When I was growing up, everyone's father was a vet.
This was the Baby Boom.
For us first wavers, everyone's father was in WW II.
For some of the younger Boomers, the war was Korea.
When we picnicked, or hung out in the backyard playing Monopoly or Clue, we did so on Navy or Army blankets. When we played war, we had real canteens. We wore white sailor caps - brim turned down, which was the cool way.
We got VFW and American Legion magazines. They were pretty boring, and had the least funny cartoons - cartoons that made Beetle Bailey look like a laugh riot - but they came every month, and, since I'd read anything, I read them. My father wasn't active beyond dues-paying in either organization. I doubt he even paid American Legion dues, since he considered them a bunch of right-wing nuts. But we still got the magazines.
And when my father died, we - his surviving children as long as you were in school and under the age of 22 - got money from the VA.
It wasn't much, and I only got to collect it for a year, but for my younger sibs and mother it came in handy.
It wasn't much, but it was pay back for the four years my father took out of his life, 1942-1946, to serve in the Navy.
He didn't do anything very exciting while in the service.
He was stationed in Norfolk, Virginia; Trinidad; and downtown Chicago. (War is hell!)
Getting to and from Trinidad by ship was the most dangerous experience my father had. And while he was stationed there, they brought in a captured German U-Boat.
Why Trinidad, you might ask?
My understanding is that at one point, the main front was going to be through Africa and Italy, and Trinidad was a prime staging area for materiel. My father was a Chief Petty Officer, and he managed some sort of supply depot.
As my father always said, you went where the Navy sent you.
And after Trinidad, that was Chicago, where he was a paper-pusher. And where he met my mother.
From World War II until Vietnam, military service was pretty much an expectation for young men.
You went in. You went where they sent you. You (mostly) came home in one piece.
Vietnam put an end to that - and an end to a military comprised of people from all walks of life, all levels of society.
I still know plenty of veterans of my era. Yes, most of the people my age that I know escaped somehow - lucked out with their draft number; got the get-out-of-military free card from a willing doctor; worked (like my husband did) for government agencies that got you a deferment; went into the Guard/reserves when, unlike in today's Army, that was a way out of actually going to war, not a guaranteed way in. But I know a lot of men in my cohort with military experience.
But next generation down?
I don't have any friends or family with sons or daughters in the military.
Other than a few acquaintances with relatives who are "in", my only connection to the war is reading the sad stories in the newspaper when someone local is killed in Iraq or Afghanistan.

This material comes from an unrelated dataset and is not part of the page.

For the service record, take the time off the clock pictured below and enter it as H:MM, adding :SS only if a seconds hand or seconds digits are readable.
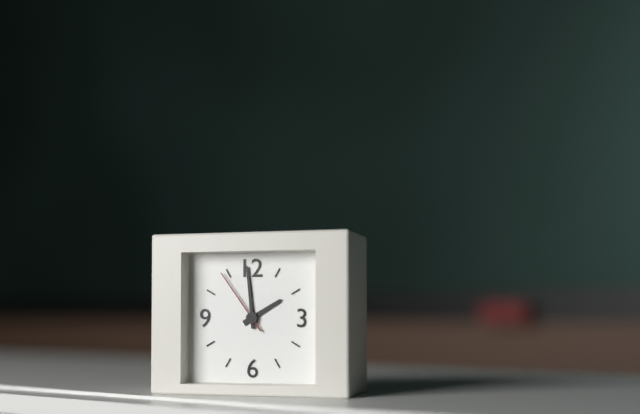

I used to be more optimistic, but now I pretty much believe that, as long as there's mankind, there will be war. Whether they involve "us" or not, there'll be no escaping that, I'm afraid.
Somewhere along the line we fell into the notion of the professional military - things were too complex and sophisticated to leave to draftees who were only in for two years. And yet somewhere along the same line we fell into the deployment of the 'citizen soldiers', the members of the reserves/National Guard who thought they were signing up as back-up, and instead find themselves front and center (and front and center, and front and center).
Somewhere along the line we omitted the national conversation on what's worth dying and killing for. The national conversation on who's doing the dying and killing, while the rest of us get to do the living. It's easier to avoid that conversation if your skin (and that of your kids) isn't in the game. Which is a darned shame.
Veterans Day is as good a time as any to reflect on that.